Nonobstant les facultés offertes au preneur de solliciter la résiliation judiciaire du bail, ou – faute de sanction – de ne régler que partiellement le montant des loyers et charges locatives, voire d’en suspendre purement et simplement le règlement sauf à justifier de difficultés financières sérieuses directement liées à l’épidémie de Covid-19.

Le preneur sera bien avisé, afin de ménager le maintien de bonnes relations contractuelles avec son bailleur, de prendre l’initiative de se rapprocher directement de son bailleur pour tenter de négocier à l’amiable un échéancier des loyers et charges locatives exigibles, un aménagement des modalités de paiement (A titre d’exemple : mensuel plutôt que trimestriel /échu plutôt que d’avance) voire se faire accorder une suspension temporaire de loyers, sachant que le bailleur devrait être enclin à accepter des concessions dans le contexte actuel et à l’effet de se prémunir de toute suspension totale du règlement des loyers et charges.

Outre la faculté de faire intervenir le juge en application des règles d’imprévision du contrat, gardons en mémoire que le preneur pourra ultérieurement solliciter la fixation du loyer à la valeur locative réelle des locaux donnés à bail commercial, si celle-ci se trouvait revue à la baisse en raison des conséquences économiques faisant suite à l’épidémie de Covid-19.

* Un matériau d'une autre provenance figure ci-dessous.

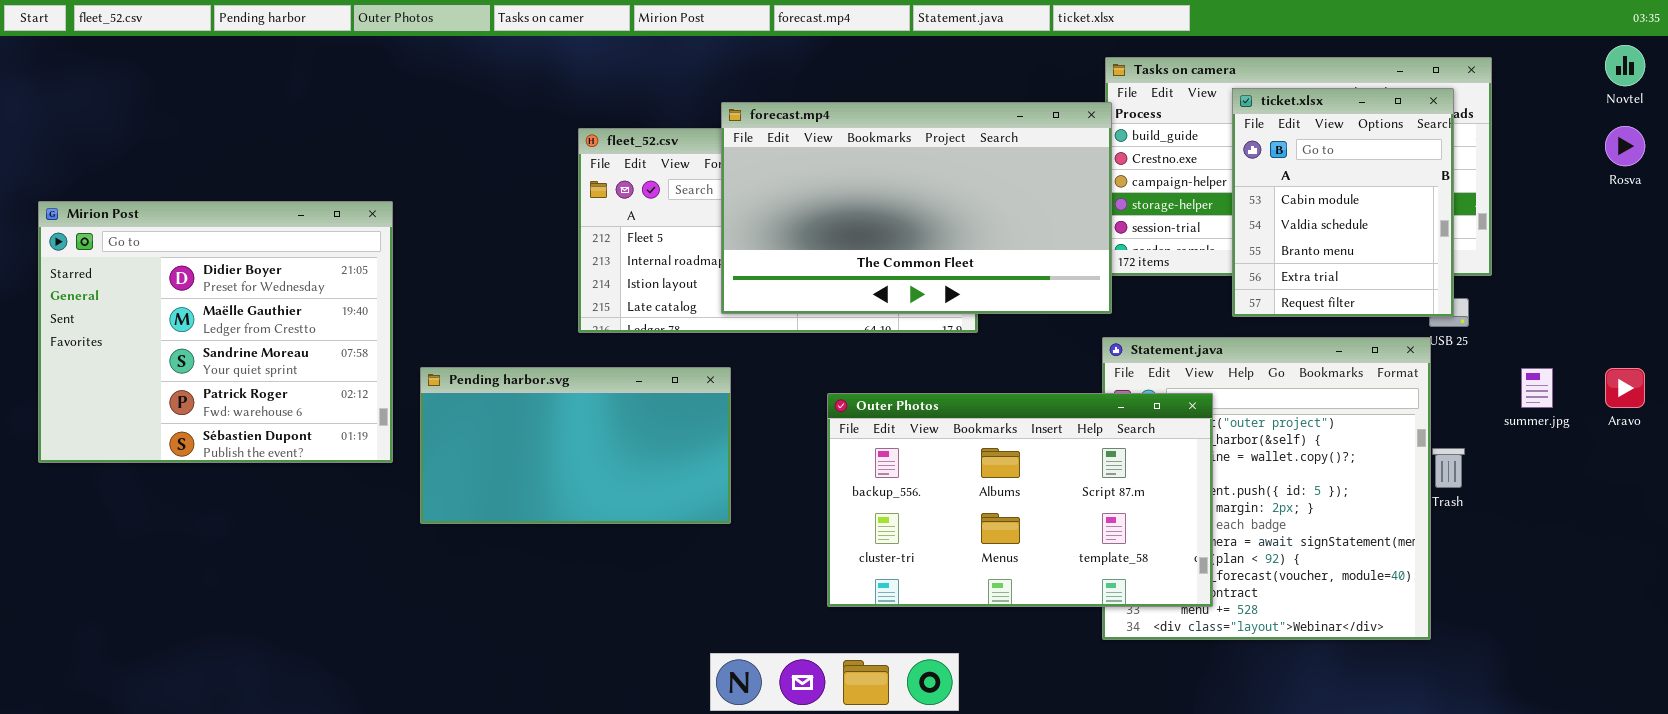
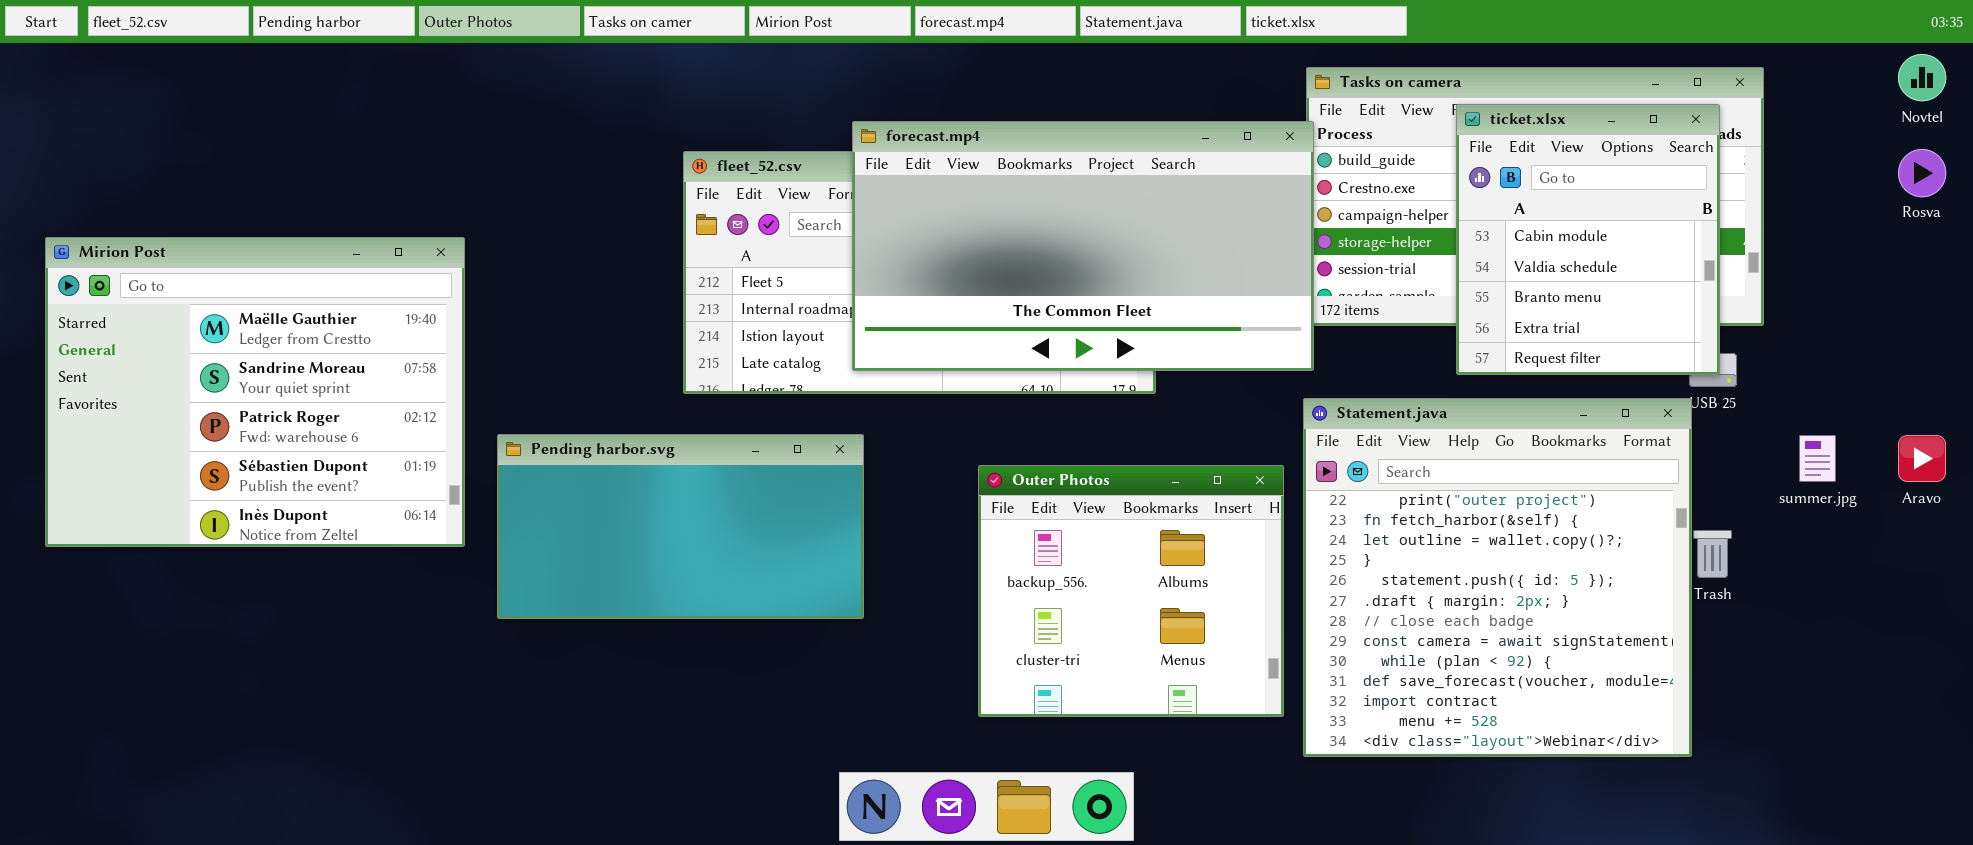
Mirion Post: [38,201,393,463] -> [45,237,465,547], scrolled down 1 row
Outer Photos: [827,393,1213,607] -> [978,465,1284,717], resized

Précisons à ce titre que le preneur pourra formuler sa demande :

  • Lors de la révision triennale du loyer (ou révision légale) : si la valeur locative varie de plus de 10% et s’il justifie qu’il y a une modification matérielle des facteurs locaux de commercialité (article L145-37 et 38 du Code de commerce) ;
  • En cas d’indexation annuelle (ou clause d’échelle mobile) : si la variation du loyer excède (en plus ou en moins) 25% par rapport au dernier loyer fixé contractuellement ou judiciairement.

Autant dire qu’il est fort à craindre une explosion des contentieux de baux commerciaux dès après la cessation de l’état d’urgence sanitaire déclaré.